- Founded: April 1978
- Newspaper: Spartaco
- Ideology: Communism; Trotskyism;
- Political position: Far-left
- International affiliation: International Communist League (Fourth Internationalist)

Website
- iclfi.org/ita

= Lega Trotskista d'Italia =

The Lega trotskista d'Italia or Trotskyist League of Italy is an Italian Trotskyist group. It is the Italian section of the International Communist League (Fourth Internationalist), or "Spartacist" tendency within international Trotskyism.

The Italian Spartacists came from two different organizational splits.
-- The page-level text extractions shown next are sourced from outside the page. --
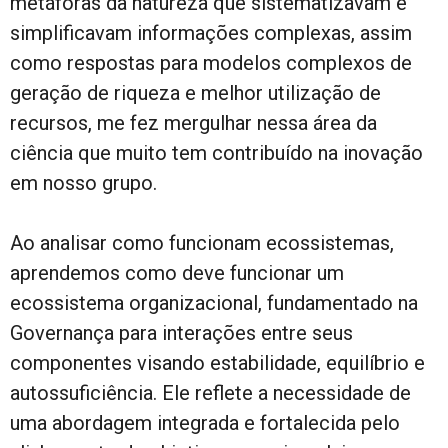
metáforas da natureza que sistematizavam e
simplificavam informações complexas, assim
como respostas para modelos complexos de
geração de riqueza e melhor utilização de
recursos, me fez mergulhar nessa área da
ciência que muito tem contribuído na inovação
em nosso grupo.
Ao analisar como funcionam ecossistemas,
aprendemos como deve funcionar um
ecossistema organizacional, fundamentado na
Governança para interações entre seus
componentes visando estabilidade, equilíbrio e
autossuficiência. Ele reflete a necessidade de
uma abordagem integrada e fortalecida pelo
One was formed in 1975 from dissidents of the Revolutionary Marxist Fraction led by Roberto Massari who announced the creation of a Spartacist Nucleus at the July 1975 European encampment of the international Spartacist tendency.

The other group had its origins in the Gruppi Comunisti Rivoluzionari, the Italian party affiliated with the United Secretariat of the Fourth International. This group left in 1976 in protest over the LCRs endorsement of the Proletarian Democracy electoral coalition, which it regarded as a kind of popular front. This group first called itself the Bolshevik-Leninist Group for the Reconstruction of the Fourth International. It adopted the name Trotkyist League of Italy in April 1978, bey which time it had absorbed the Spartacist Nucleus. It also attempted to unify with the ex-Lambertist Bolshevik-Leninist Group of Italy, but nothing came of this.

The LTI grew closer to the international Spartacist tendency, sending a fraternal delegate to its first international conference in London in August 1979 and officially became its Italian sympathizing section in August 1980. Some members were not happy with this however. After the first conference they founded with International Proletarian Opposition within the LTI and in April 1980 left to form the Gruppo Operaio Rivoluzionario per la rinascita della Quarta Internazionale.

By the early 1980s the LTI was centered in Milan where they published their monthly periodical Spartaco.